* **Exercise description**: Return each line of the listing that has the word "isGameOver" in it.

===== Data excerpts =====

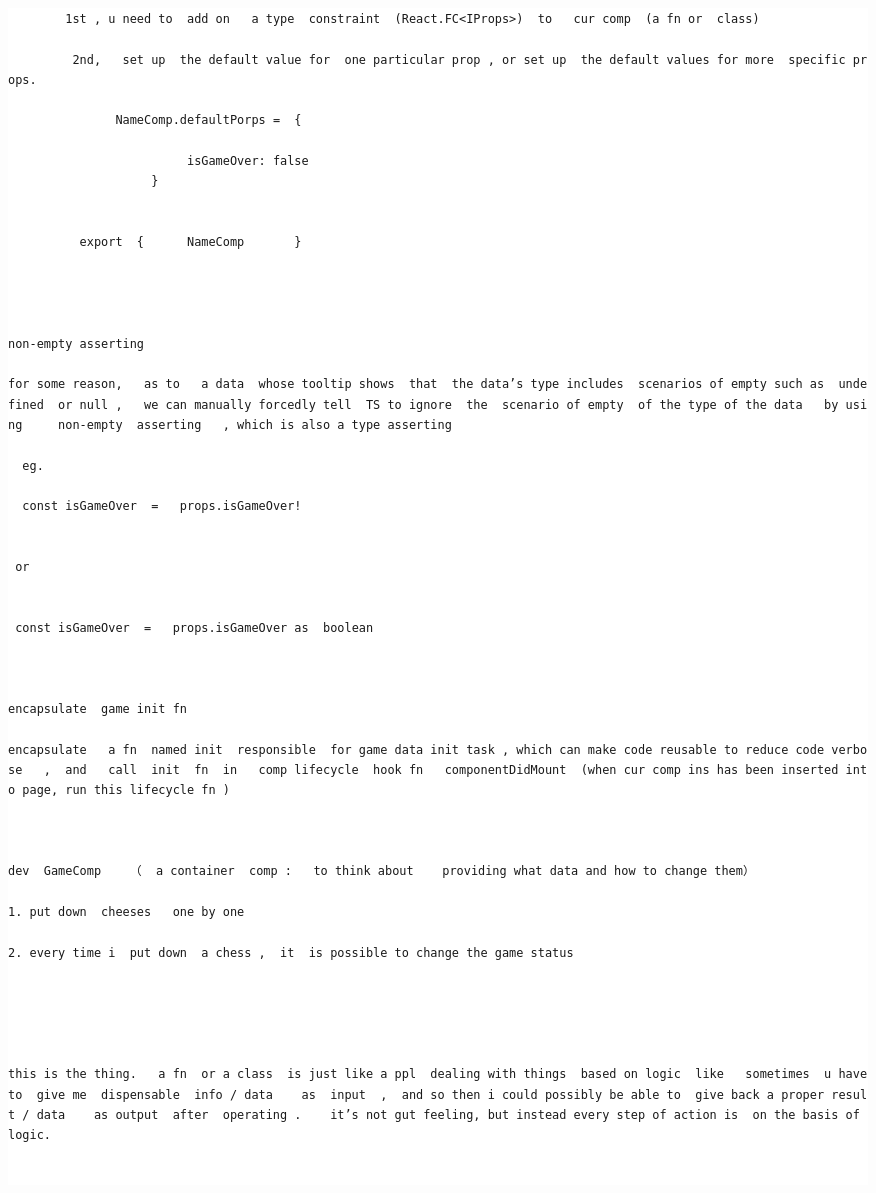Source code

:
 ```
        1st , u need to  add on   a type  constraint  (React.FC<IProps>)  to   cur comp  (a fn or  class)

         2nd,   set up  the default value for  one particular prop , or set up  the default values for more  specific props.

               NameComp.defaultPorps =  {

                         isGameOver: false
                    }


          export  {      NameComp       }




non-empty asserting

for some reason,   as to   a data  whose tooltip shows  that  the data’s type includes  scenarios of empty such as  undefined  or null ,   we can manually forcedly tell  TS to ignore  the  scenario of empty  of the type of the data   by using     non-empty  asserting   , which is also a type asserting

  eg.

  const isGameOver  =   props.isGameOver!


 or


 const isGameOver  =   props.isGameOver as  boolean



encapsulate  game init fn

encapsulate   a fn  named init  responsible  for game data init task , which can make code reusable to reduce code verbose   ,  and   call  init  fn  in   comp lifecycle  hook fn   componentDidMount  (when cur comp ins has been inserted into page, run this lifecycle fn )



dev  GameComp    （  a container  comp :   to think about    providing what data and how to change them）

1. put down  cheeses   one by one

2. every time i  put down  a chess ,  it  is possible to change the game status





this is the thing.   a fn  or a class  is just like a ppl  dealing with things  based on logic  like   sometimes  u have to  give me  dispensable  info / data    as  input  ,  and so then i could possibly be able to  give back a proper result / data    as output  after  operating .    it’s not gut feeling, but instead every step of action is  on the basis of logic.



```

=====

* **Exercise response**:
                         isGameOver: false
  const isGameOver  =   props.isGameOver!
 const isGameOver  =   props.isGameOver as  boolean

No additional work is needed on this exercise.